Stored items
· · ·

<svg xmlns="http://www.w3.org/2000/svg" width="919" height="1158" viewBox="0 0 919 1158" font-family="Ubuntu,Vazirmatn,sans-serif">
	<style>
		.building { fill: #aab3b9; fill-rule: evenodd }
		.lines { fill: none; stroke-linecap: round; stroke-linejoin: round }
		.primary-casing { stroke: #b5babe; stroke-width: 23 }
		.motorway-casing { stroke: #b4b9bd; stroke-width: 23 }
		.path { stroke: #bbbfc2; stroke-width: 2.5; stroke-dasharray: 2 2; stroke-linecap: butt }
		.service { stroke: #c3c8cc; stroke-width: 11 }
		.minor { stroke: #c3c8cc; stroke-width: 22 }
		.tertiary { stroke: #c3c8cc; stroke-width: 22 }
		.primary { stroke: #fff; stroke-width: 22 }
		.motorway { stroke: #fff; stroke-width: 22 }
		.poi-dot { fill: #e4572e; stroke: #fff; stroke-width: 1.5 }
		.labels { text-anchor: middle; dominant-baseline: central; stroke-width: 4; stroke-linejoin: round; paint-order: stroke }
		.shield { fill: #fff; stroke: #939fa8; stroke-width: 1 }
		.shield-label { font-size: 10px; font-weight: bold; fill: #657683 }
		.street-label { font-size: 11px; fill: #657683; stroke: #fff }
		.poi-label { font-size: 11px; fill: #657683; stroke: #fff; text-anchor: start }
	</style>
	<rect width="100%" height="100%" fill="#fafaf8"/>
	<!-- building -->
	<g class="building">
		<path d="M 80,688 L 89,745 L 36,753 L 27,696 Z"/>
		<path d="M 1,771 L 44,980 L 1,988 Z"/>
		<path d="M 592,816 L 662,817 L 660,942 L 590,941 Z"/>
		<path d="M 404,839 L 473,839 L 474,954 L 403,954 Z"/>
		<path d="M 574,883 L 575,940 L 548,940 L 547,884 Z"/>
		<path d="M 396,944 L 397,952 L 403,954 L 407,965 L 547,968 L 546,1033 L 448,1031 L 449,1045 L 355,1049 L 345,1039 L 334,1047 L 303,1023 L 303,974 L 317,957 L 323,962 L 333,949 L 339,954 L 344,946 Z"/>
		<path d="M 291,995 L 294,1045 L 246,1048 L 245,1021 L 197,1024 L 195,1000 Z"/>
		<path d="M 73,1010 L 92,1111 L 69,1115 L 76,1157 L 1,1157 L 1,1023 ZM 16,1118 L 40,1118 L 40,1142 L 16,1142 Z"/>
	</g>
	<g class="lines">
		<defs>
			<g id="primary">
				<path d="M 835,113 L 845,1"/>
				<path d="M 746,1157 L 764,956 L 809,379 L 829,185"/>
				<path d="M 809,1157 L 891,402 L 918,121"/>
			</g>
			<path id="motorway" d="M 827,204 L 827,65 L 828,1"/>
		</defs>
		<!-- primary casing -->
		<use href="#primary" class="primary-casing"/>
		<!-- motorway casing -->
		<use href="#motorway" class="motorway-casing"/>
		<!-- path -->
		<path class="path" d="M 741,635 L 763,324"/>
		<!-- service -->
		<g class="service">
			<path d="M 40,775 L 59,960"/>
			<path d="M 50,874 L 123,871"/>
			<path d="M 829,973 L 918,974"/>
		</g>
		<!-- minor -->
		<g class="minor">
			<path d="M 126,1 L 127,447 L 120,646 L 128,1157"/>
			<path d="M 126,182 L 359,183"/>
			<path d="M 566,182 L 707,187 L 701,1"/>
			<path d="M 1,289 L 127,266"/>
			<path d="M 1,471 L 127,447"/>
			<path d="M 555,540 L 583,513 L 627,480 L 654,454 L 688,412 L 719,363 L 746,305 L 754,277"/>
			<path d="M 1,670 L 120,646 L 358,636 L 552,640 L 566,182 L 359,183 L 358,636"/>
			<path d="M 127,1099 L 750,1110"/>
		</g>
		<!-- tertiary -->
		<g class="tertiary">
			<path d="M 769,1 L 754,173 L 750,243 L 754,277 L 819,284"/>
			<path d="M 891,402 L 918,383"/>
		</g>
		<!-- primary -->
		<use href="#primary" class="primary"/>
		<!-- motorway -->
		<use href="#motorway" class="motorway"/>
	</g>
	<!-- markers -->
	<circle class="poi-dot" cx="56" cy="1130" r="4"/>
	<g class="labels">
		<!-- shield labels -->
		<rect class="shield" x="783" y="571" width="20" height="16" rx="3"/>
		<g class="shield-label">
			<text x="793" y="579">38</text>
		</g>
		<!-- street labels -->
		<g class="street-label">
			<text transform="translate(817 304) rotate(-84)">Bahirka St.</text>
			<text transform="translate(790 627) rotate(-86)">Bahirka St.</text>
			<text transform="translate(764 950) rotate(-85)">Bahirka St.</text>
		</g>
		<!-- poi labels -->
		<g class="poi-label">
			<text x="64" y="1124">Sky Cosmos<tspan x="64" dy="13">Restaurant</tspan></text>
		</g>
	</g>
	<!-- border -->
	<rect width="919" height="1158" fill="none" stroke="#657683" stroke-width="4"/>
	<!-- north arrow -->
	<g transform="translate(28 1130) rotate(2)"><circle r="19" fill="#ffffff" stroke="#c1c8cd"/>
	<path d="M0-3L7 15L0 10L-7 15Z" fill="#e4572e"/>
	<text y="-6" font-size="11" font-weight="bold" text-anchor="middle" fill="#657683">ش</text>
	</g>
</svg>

· · ·

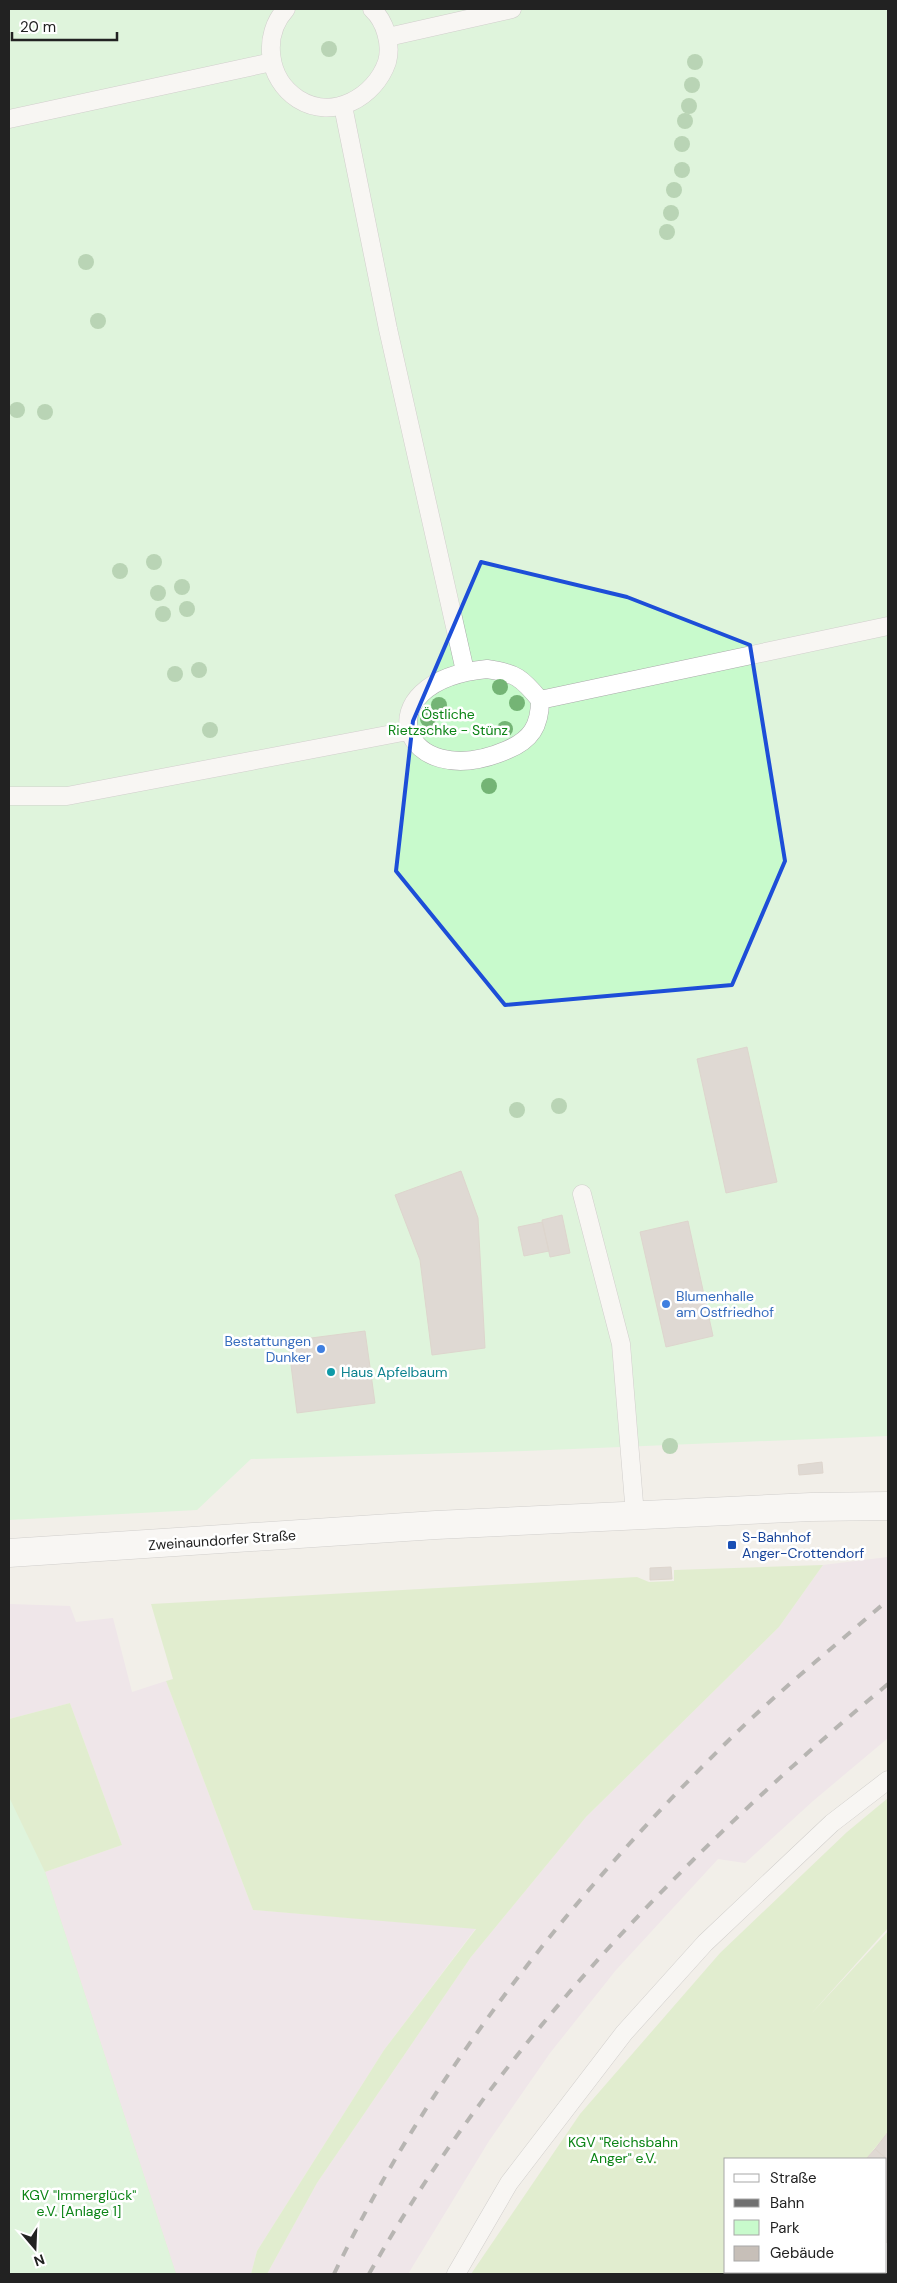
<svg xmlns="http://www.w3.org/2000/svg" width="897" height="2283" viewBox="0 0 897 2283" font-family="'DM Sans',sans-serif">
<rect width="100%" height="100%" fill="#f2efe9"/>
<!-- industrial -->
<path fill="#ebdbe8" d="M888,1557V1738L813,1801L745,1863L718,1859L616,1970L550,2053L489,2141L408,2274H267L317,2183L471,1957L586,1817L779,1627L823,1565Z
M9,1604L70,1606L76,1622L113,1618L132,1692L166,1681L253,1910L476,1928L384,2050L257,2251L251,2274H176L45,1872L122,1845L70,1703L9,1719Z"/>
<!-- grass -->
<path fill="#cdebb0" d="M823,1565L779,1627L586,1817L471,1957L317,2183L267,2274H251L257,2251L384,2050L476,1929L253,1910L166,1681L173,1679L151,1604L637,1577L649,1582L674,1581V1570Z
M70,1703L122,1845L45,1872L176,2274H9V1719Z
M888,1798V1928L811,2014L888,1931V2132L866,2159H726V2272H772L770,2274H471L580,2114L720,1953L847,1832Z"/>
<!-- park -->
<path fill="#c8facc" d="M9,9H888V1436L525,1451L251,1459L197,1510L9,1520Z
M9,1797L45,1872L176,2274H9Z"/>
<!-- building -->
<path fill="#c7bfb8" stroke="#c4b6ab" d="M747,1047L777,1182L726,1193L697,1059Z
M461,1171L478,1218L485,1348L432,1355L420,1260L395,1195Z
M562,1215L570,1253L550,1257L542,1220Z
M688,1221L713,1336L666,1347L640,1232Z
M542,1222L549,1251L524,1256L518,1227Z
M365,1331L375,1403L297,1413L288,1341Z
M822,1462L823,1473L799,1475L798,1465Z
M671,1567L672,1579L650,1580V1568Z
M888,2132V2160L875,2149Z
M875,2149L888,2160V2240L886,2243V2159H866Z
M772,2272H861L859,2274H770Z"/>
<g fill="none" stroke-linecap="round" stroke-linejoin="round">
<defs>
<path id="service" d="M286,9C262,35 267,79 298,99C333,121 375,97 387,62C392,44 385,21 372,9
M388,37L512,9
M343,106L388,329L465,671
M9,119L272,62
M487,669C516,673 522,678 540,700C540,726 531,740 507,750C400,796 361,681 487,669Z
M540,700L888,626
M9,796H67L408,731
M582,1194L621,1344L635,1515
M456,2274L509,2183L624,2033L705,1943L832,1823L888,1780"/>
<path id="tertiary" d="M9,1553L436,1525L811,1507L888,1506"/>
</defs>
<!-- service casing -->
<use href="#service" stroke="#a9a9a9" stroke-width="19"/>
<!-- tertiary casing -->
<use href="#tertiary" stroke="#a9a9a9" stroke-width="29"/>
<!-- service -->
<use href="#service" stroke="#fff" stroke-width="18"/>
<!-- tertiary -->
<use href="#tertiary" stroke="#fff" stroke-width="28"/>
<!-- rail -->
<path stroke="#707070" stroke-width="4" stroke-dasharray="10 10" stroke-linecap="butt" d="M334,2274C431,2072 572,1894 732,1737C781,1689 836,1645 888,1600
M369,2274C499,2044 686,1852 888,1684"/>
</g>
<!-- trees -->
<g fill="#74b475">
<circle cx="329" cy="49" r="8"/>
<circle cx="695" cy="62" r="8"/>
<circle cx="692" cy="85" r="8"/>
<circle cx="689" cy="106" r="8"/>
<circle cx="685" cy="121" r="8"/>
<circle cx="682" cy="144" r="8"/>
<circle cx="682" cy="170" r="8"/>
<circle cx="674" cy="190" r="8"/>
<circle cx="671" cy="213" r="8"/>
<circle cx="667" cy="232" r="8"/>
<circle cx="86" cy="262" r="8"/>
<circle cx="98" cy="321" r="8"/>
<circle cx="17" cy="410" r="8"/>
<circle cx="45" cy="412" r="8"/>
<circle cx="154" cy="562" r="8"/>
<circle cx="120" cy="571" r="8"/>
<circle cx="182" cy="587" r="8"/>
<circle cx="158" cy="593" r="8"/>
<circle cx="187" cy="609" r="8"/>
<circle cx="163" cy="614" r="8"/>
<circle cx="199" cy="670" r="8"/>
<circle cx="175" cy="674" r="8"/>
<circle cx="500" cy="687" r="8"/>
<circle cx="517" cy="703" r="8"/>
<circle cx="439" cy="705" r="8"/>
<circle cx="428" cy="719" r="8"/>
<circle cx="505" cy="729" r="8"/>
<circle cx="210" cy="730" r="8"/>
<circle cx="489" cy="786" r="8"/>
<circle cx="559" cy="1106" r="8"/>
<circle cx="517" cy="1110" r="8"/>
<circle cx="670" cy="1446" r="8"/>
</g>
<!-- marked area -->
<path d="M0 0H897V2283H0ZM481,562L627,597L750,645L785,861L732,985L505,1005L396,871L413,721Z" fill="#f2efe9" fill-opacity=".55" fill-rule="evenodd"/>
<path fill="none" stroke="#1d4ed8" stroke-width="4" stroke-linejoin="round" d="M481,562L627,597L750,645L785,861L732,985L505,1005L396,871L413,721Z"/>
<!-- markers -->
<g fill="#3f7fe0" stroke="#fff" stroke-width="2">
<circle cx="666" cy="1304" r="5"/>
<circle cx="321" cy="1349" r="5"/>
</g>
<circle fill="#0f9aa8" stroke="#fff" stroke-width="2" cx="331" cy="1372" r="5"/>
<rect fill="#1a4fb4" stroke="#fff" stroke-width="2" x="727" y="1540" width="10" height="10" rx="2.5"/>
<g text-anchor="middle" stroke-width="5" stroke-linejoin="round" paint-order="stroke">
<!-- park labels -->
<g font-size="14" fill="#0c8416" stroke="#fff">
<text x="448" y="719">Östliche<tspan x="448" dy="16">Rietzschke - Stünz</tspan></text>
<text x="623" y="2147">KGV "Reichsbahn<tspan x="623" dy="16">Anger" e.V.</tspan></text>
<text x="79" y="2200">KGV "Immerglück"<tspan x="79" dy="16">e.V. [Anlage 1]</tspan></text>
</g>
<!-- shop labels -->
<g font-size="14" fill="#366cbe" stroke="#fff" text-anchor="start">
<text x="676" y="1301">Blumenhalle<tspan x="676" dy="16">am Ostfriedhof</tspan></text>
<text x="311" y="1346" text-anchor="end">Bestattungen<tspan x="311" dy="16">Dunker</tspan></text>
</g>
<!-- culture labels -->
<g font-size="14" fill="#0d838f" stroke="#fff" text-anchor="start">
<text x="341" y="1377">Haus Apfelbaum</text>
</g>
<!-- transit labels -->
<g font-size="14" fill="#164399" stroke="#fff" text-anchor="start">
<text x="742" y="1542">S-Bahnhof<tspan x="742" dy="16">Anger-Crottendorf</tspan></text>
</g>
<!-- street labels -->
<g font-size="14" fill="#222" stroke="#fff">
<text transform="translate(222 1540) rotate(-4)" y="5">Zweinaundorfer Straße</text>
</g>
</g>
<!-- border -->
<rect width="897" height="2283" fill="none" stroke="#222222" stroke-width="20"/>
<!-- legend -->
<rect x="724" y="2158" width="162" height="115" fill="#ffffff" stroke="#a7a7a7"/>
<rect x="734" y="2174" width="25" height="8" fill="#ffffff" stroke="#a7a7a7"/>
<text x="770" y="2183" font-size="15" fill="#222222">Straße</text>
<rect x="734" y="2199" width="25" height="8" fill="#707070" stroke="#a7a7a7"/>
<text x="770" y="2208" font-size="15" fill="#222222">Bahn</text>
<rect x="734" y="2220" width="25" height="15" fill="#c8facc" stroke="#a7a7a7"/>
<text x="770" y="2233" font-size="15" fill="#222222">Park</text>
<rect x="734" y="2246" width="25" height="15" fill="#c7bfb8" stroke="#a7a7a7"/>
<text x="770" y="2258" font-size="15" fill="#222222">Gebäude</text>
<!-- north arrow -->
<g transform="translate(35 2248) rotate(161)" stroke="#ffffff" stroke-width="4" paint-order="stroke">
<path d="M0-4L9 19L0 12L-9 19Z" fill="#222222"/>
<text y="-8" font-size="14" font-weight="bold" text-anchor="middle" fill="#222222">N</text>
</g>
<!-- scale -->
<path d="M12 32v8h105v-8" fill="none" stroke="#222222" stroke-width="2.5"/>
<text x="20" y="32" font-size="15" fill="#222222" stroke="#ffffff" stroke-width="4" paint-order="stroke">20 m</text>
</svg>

· · ·

▶ **What this task involves**: List every line above containing the word "lines".

▶ **Solution for this task**:
		.lines { fill: none; stroke-linecap: round; stroke-linejoin: round }
	<g class="lines">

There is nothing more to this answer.